Spreadsheet Format Limitations

The following limitations apply to the filtering of spreadsheets:

  • Cell outline borders in Microsoft Excel spreadsheets are not filtered.

  • Microsoft Excel "Donut," "Radar," "Surface," and custom charts are not supported.

  • Comments in Microsoft Excel spreadsheets are not filtered.

Presentation Formats

Format Version Single-byte Asian (and Most Multi-byte) Bi-directional?
Applix Presents (AG) 4.0, 4.2, 4.3, 4.4 character set 1252 only N N
Corel Presentations (SHW) 6, 7, 8, 10, 2000, 2002, 11 character set 1252 only N N
Lotus Freelance Graphics (PRE) 2, 96, 97, 98, Millennium Edition R9, 9.8 character set 850 only (V96 and higher) N (V96 and higher) N (V96 and higher)
Lotus Freelance Graphics 2 (PRE) 2 Y Japanese, Simplified Chinese, Traditional Chinese, and Thai only N
Microsoft PowerPoint for Windows (PPT) 95 through 2003 Y Japanese, Simplified Chinese, Traditional Chinese, and Korean only Hebrew only
Microsoft PowerPoint for PC (PPT) 4 character set 1252 only Traditional Chinese only N
Microsoft PowerPoint for Macintosh (PPT) 98 Y N Y
Microsoft Project (MPP) 98, 2000, 2002 (XP) character set 1252 only N N
Microsoft Visio (VSD) 6 Y Y N
Microsoft Visio XML format 2003 (No formatting extracted) Y Y Y
OpenOffice (SXI, SXP) 1, 1.1 (No formatting extracted) Y Y Y
StarOffice (SXI, SXP) 6, 7 (No formatting extracted) Y Y Y

Presentation Format Limitations

Hyperlinks are not supported. Hyperlinks within a document are not preserved.

Display Formats

Format Version Single-byte Asian (and Most Multi-byte) Bi-directional?
Adobe Portable Document Format (PDF) 1.1 (Acrobat 2.0) to 1.5 (Acrobat 6.0) Y Japanese, Simplified and Traditional Chinese, and Korean N

Filtering of PDF Format Documents

Multi-byte PDFs are supported, provided the PDF document is created using Character ID-keyed (CID) fonts, predefined CJK CMap files, or ToUnicode font encodings, and the document does not contain embedded fonts. See the Adobe website and the Adobe Acrobat documentation for more information.

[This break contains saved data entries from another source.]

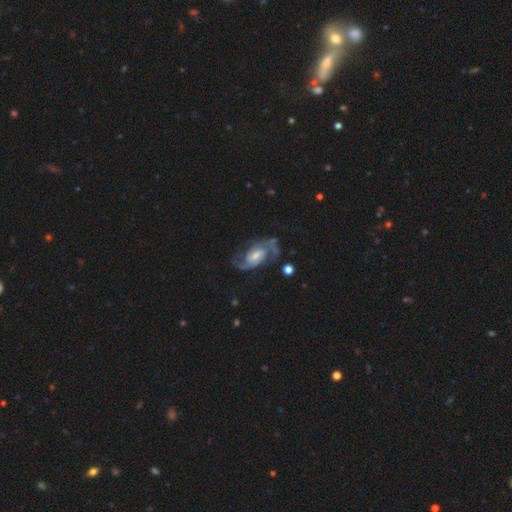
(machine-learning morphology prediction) smooth_or_featured: featured or disk (p=0.89) [alt: smooth p=0.06]
disk_edge_on: no (p=0.97) [alt: yes p=0.03]
bar: weak (p=0.46) [alt: no p=0.38]
has_spiral_arms: yes (p=0.97) [alt: no p=0.03]
spiral_winding: medium (p=0.55) [alt: tight p=0.25]
spiral_arm_count: 2 (p=0.90) [alt: can't tell p=0.03]
bulge_size: moderate (p=0.42) [alt: small p=0.41]
merging: none (p=0.73) [alt: minor disturbance p=0.15]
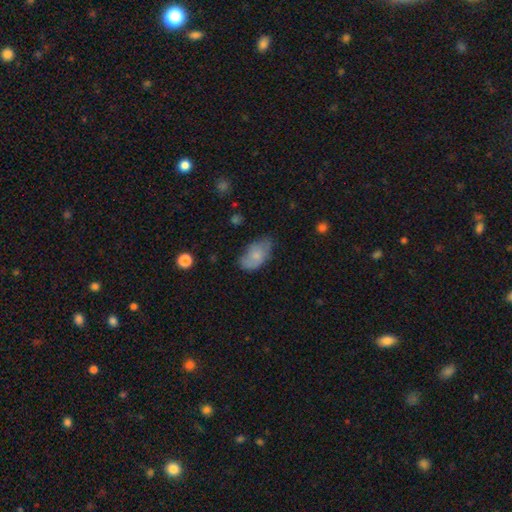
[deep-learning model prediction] Overall: smooth (70%). How rounded: in between (92%). Merging: none (57%; minor disturbance 32%).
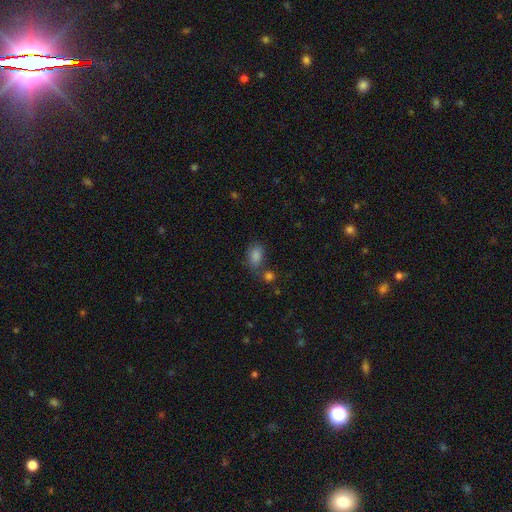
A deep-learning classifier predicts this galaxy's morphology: This is likely a smooth galaxy (78%). How rounded: likely in between (79%). Merging: likely none (65%).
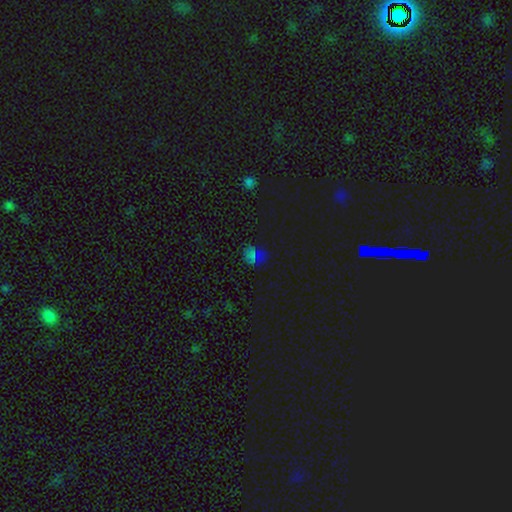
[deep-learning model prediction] Q: Smooth or featured?
A: star or artifact (55%); runner-up: smooth (38%)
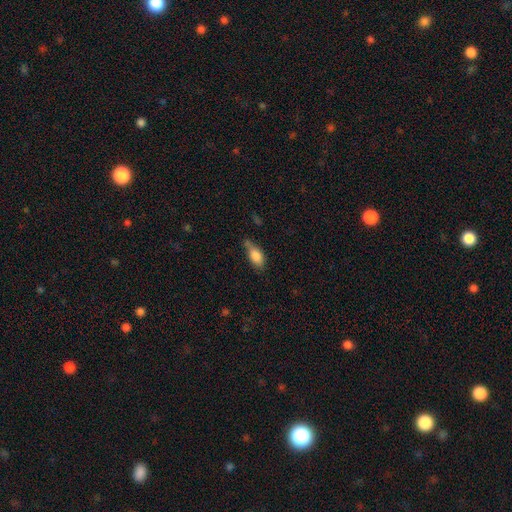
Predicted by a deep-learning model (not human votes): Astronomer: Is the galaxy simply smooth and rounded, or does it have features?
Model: smooth — 82%.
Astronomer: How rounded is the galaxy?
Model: in between — 86%.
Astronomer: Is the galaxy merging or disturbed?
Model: none — 44% (runner-up: minor disturbance, 35%).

To determine the type of font encodings that are used in a PDF, open the PDF document in Adobe Acrobat, and select File->Document Info->Fonts. If the Encodings column lists Custom or Embedded encodings, then you may encounter problems filtering the PDF document.

PDF Filtering Limitations

The following limitations apply to PDF documents:

  • All PDF security attributes are supported except for user and master passwords.

  • Embedded fonts in a PDF document are not filtered correctly.

  • If an unsupported font is encountered during conversion of a PDF document, the default font, Times New Roman, is substituted. If the original font is wider than the substituted font, extra whitespace will appear in the output HTML.

  • The following color spaces are supported:

    • DeviceRGB

    • DeviceGray

    • DeviceCMYK

    • CalGray

    • CalRGB

    Index color spaces are supported as long as they are used with a supported basic color space.

  • Hyperlinks in PDF documents are not supported.

  • All pre-defined CMaps in PDF 1.3 specification are supported. CMaps added in PDF 1.4 and PDF 1.5 specifications are not supported.

  • Annotations, such as notes, sound, or movie, are not supported.

  • The following features of PDF 1.5 for Acrobat 6.0 are not supported:

    • Tagged PDFs

    • Images compressed in JPEG2000

    • Crypt Filter encryption

    • Hidden content in a PDF document, such as, Optional Content and OCG-State Actions

    • Interactive forms

    • Embedded multimedia presentations

    • Digital signatures and signature fields

    • Interactive presentations, that is, navigation between pages and transition actions.

  • Vector images are not supported. Since background colors are defined in PDF as vector images, background colors are also not supported. Raster images are supported.

Graphic Formats

Table B-1 lists the graphic formats that the AUTO_FILTER filter recognizes. This means that indexing a text column that contains any of these formats produces no error. As such, it is safe for the column to contain any of these formats.

Formats are categorized as either embedded graphics or standalone graphics. Embedded graphics are inserted or referenced within a document.


Note:

This filter cannot extract textual information from graphics.

Table B-1 Supported Graphics Formats for AUTO_FILTER Filter

Graphics Format Version Bidirectional?
AutoCAD Drawing format (DWG) R13, R14, and R2000 (standalone only)  
AutoCAD Drawing format (DXF) R13, R14, and R2000 (standalone only)  
Encapsulated PostScript (EPS) (raster only) TIFF header only  
Enhanced Metafile (EMF) no specific version N
Graphics Interchange Format (GIF) 87, 89  
JPEG File Interchange Format no specific version  
Lotus AMIDraw Graphics (SDW) no specific version  
Lotus Pic (PIC) no specific version  
Macintosh Raster (PICT/PCT) 2  
MacPaint (PNTG) no specific version  
Microsoft Windows Bitmap (BMP) no specific version  
PC Paintbrush (PCX) 3  
Portable Network Graphics (PNG) no specific version  
SGI RGB Image (RGB) no specific version  
Sun Raster Image (RS) no specific version  
Tagged Image File (TIFF) 5 N
Truevision TARGA (TGA) 2  
Windows Animated Cursor (ANI) no specific version  
Windows Metafile (WMF) 3 N
WordPerfect Graphics (WPG) 1 N
WordPerfect Graphics 2 (WPG) 2, 7 N